#### Tasks and exercises:
- A) Please answer these questions about the post on blaming Paxil for financial fraud, one a line:
(i) How much money did Stewart steal, and from which former employer?
(ii) How many company checks did Stewart plead guilty to writing?
(iii) In what year was Stewart prescribed Paxil?
- B) Sum up the post on blaming Paxil for financial fraud in two sentences.
- C) Extend the post on blaming Paxil for financial fraud past its final sentence.

#### Document section:
━━━━━━━━━━━━━━━━━━━━━━━━━━━━━━

Monday, November 20, 2006

Blaming Paxil for Financial Fraud

The side effects of Paxil have become well known enough that convicts are trying to use it as an excuse for their misdeeds. As seen in this report.

Patrick Henry Stewart, a mid level finance professional who stole $1.8-million from ex-employer Jabil Circuit and will be sentenced for wire fraud next week, is waging a last-minute bid to avoid prison time.

His angle? The Paxil made me do it.

Stewart, 42, pled guilty this fall to writing more than 100 company checks to himself and his creditors. In exchange for his cooperation, federal prosecutors agreed to recommend a reduction in the maximum prison term of 20 years.

But in motions filed this week, attorney Kevin Darken cited testimony from three psychiatrists who claim Stewart was suffering from an undiagnosed case of bipolar disorder when a doctor prescribed him the antidepressant Paxil in 2002. The interaction allegedly flipped a "manic switch" that caused Stewart to make bizarre and impulsive decisions throughout his two-year-long scam.

━━━━━━━━━━━━━━━━━━━━━━━━━━━━━━

#### Dataset excerpts:
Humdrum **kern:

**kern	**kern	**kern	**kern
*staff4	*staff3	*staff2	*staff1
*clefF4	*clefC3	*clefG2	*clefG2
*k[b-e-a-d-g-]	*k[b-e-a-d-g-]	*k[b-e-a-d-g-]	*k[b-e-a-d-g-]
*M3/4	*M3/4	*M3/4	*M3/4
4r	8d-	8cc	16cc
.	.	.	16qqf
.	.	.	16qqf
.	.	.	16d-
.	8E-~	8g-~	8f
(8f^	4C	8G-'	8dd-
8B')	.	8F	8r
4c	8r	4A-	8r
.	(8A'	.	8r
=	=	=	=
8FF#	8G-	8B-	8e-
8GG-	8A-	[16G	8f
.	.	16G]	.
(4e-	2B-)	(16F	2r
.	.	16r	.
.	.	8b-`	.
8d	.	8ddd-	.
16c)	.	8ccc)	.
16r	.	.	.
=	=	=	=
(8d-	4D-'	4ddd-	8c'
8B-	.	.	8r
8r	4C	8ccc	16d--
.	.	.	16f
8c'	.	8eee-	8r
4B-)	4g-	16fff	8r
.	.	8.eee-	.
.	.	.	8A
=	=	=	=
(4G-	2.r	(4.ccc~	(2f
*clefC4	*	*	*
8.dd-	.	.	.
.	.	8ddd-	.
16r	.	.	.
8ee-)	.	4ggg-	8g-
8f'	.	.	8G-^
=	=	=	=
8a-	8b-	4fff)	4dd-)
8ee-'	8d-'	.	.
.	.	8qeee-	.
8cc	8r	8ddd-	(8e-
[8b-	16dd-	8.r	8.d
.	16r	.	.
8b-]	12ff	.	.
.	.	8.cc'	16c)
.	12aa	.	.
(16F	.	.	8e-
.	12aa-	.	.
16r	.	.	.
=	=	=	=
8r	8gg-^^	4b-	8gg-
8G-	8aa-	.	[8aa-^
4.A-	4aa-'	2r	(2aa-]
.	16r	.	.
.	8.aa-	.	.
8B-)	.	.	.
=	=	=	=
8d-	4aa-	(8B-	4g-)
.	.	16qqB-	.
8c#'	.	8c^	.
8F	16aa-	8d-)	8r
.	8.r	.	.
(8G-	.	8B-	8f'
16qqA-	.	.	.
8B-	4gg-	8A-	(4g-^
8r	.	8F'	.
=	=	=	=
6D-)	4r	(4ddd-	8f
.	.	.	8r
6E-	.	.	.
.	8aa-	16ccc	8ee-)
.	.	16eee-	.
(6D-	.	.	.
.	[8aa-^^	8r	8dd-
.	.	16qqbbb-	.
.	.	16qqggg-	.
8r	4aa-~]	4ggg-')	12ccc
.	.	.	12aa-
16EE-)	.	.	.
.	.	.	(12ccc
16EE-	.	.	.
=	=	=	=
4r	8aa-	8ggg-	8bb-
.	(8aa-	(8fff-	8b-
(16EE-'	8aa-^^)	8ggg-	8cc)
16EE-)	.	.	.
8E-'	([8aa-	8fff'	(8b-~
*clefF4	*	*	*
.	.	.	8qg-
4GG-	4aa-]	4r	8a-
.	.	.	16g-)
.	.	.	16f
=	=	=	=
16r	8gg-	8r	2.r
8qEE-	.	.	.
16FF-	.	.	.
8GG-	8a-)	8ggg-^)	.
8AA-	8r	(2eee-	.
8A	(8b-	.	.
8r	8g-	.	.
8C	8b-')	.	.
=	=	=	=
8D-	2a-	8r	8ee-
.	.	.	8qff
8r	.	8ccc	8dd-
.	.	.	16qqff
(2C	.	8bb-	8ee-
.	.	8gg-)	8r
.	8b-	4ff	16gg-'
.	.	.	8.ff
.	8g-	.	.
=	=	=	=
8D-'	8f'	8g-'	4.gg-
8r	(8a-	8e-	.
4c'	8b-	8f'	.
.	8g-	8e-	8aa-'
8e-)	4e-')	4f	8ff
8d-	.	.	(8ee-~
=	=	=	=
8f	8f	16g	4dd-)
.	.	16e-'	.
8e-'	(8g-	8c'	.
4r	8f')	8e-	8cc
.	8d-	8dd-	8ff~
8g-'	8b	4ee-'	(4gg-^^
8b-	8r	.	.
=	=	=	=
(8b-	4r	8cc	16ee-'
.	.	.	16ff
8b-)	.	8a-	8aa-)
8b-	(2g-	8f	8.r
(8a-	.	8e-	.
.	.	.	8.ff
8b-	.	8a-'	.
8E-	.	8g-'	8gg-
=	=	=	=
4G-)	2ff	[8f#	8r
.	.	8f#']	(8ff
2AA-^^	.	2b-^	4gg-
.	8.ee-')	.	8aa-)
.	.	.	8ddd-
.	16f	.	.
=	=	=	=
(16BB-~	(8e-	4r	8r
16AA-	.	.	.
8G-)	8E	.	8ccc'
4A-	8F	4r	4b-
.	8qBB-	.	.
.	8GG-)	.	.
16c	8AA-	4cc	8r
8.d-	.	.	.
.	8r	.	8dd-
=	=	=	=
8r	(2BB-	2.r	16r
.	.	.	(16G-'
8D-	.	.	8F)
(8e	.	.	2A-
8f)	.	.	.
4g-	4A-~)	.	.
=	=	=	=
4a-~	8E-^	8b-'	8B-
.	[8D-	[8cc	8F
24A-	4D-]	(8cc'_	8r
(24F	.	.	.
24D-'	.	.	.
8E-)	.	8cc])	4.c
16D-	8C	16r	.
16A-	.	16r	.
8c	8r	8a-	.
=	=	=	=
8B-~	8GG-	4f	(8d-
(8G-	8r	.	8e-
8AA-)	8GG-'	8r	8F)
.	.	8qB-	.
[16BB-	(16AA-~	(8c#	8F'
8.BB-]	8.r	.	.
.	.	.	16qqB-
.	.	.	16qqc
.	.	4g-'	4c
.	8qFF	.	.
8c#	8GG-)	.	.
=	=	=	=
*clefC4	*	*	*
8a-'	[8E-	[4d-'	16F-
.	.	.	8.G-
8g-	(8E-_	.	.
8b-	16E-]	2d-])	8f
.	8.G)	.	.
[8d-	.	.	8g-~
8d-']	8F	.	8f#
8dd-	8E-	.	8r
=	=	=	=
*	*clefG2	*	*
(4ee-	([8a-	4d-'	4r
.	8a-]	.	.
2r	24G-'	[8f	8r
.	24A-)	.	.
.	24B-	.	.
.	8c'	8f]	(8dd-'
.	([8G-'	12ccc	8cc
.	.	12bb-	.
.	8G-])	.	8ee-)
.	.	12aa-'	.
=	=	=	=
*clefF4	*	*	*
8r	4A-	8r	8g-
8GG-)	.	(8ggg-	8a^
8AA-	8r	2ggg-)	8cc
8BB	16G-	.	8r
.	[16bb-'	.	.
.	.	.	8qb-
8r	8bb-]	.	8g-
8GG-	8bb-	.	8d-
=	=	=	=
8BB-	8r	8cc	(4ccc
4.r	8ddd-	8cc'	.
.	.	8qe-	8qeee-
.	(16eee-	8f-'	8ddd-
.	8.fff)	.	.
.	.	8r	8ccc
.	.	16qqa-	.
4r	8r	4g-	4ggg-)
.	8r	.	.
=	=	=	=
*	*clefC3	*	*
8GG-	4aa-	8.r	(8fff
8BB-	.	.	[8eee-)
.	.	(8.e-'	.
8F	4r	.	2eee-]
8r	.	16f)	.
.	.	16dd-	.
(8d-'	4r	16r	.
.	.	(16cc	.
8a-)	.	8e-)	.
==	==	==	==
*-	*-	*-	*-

━━━━━━━━━━━━━━━━━━━━━━━━━━━━━━

#### Written responses:
- A)
(i) $1.8-million, from Jabil Circuit
(ii) More than 100
(iii) 2002

- B) Patrick Henry Stewart, who stole $1.8-million from his former employer Jabil Circuit and faces sentencing for wire fraud, is trying to avoid prison by claiming Paxil made him do it. His attorney cited three psychiatrists who say Stewart had undiagnosed bipolar disorder when he was prescribed the antidepressant in 2002, and that the drug allegedly flipped a "manic switch" that led to bizarre and impulsive decisions during his two-year scam.

- C)
According to Darken, Stewart allegedly:

- Kept a parrot in his Jabil office even though it bit people; ate a bag of marijuana while in Amsterdam on a business trip; and drank so heavily at an Orlando conference for Jabil controllers that he cut his head open in the pool.

- Bought a 2.2-pound gold bar, a gold-plated Colt .45 pistol, mailboxes for seven of his Hunter's Green neighbors, $100,000 worth of coins, a solo ticket for a trip down the Amazon River and a John Deere lawn mower that he drove home from the store. He also donated more than $25,000 to the Tampa Bay Performing Arts Center. Daily shoplifting ventures culminated with his arrest outside a Publix grocery store.

"If this problem had been identified quickly and early ... I have no doubt that Stewart would not have suffered from this manic behavior and would not find himself in his current legal predicament," University of South Florida psychiatric research director David Sheehan said in a letter to the court. "This phenomenon of secondary mania has been well-documented in medical literature."

Stewart called his check-writing scheme compulsive and risky during a 2005 psychiatric evaluation.

"I didn't set up any shadow companies," he reportedly told Sheehan. "I just processed the checks ... (and) copied them on the copier in front of my colleagues and bosses."

Stewart kept each check under $50,000 so that he wouldn't need to obtain a second signature.

Stewart has repaid more than $1-million to Jabil. The federal government is reclaiming still more by seizing his home, cars and other assets.

Jabil spokeswoman Beth Walters said she was unaware of Stewart's last-minute gambit.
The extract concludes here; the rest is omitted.